Live ISPs with a key signal that is identical to the test fragment key signal.

transcripts

Gene transcripts as determined by public annotation sources.

trio

Father, mother and child (proband) samples.

TSV file

A tab-separated values (TSV) file is a tab-delimited file that is used with spreadsheet software. TSV files are essentially text files, and the raw data can be viewed by text editors, though they are often used when moving raw data between spreadsheets. See also VCF file.

tumor mutational burden

A calculation of nonsynonomous variants (missense and nonsense single nucleotide variants (SNVs)) plus insertion and deletion variants (INDELs) detected per megabase (Mb) of exonic sequence.

tumor-normal pair

Samples from tumor and normal healthy tissue.

unaligned reads

Nucleotide bases covered by reads that are not aligned to the reference.

VCF file

A variant call format (VCF) file specifies a variant of interest and its location.
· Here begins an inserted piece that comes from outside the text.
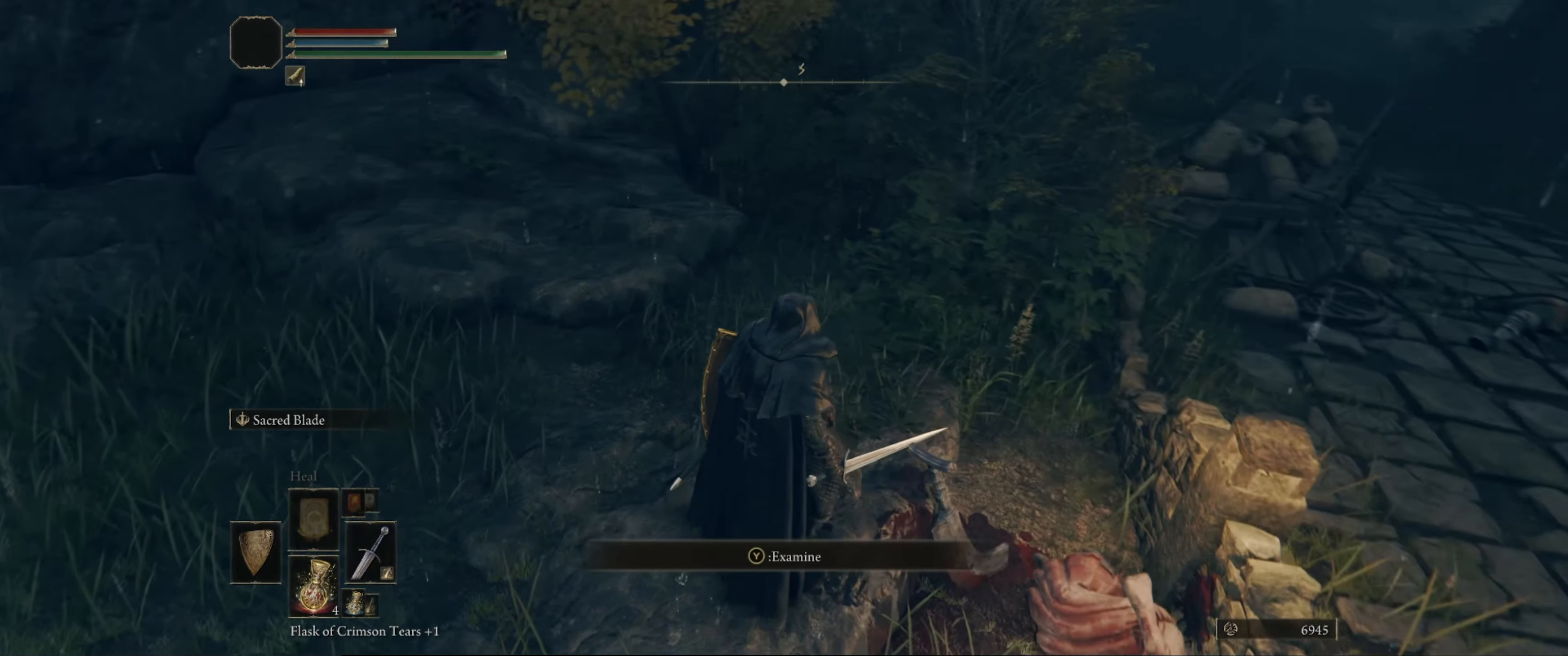
{"buttons": [], "left_stick": "center", "right_stick": "center", "events": [[50, "right_stick", "center"], [233, "Y", "down"], [383, "Y", "up"]]}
This file stores the differences between the BAM file and the reference file.

VCIB

Variability Correction Informatics Baseline is a CNV baseline available in Ion Reporter Software. Users can start with this CNV baseline and add their samples to it when building CNV baseline analysis workflows.

Ion Reporter Software web services API

The Ion Reporter Software web services API (application programming interface) can be used to automate returns and retrieve key information from the system. Ion Reporter Software APIs are compliant with REST (Representational State Transfer) architectural constraints.